Known as the Peace Pipeline, the project is meant to transfer natural gas from Iran’s energy hub of Assaluyeh to Pakistan, which suffers from a crippling electricity deficit because of a shortage of fuel for its power-generation plants. Pakistan has been negotiating for months behind the scenes for China to build the Pakistani portion of the pipeline, the Wall Street Journal earlier reported.

Iran and Pakistan had been negotiating over the project for almost two decades, but a final agreement could not be made due to disputes over pricing as well as the pressures by Washington against the project.  The project – in its initial plan conceived in 1995 – envisaged delivering gas to India, as well.
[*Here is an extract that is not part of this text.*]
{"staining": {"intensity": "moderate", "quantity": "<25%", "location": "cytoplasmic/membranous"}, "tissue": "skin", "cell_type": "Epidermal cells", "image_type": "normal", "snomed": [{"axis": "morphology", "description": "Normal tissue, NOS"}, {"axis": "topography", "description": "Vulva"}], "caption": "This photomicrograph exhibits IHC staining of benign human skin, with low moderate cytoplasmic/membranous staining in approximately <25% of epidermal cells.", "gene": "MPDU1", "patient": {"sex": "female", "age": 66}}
However, New Delhi later withdrew from it as multiple complications including US pressures, pricing disputes and uncertainty over pipeline security grew. 

China at some point in talks over the project was raised as a potential final destination. However, the idea to bring the world’s largest energy consumer never moved beyond the drawing board. 

In plans to exports natural gas to the country, Russia has already taken over Iran. Moscow and Beijing signed a major 30-year contract last year to pipe natural gas to eastern China. The project whose value is estimated to amount to $400 billion envisages piping 38 billion cubic meters (1.3 trillion cubic feet) of gas per year from 2019. However, the recent geopolitical developments as well as changes in market dynamics have created serious doubts over the project.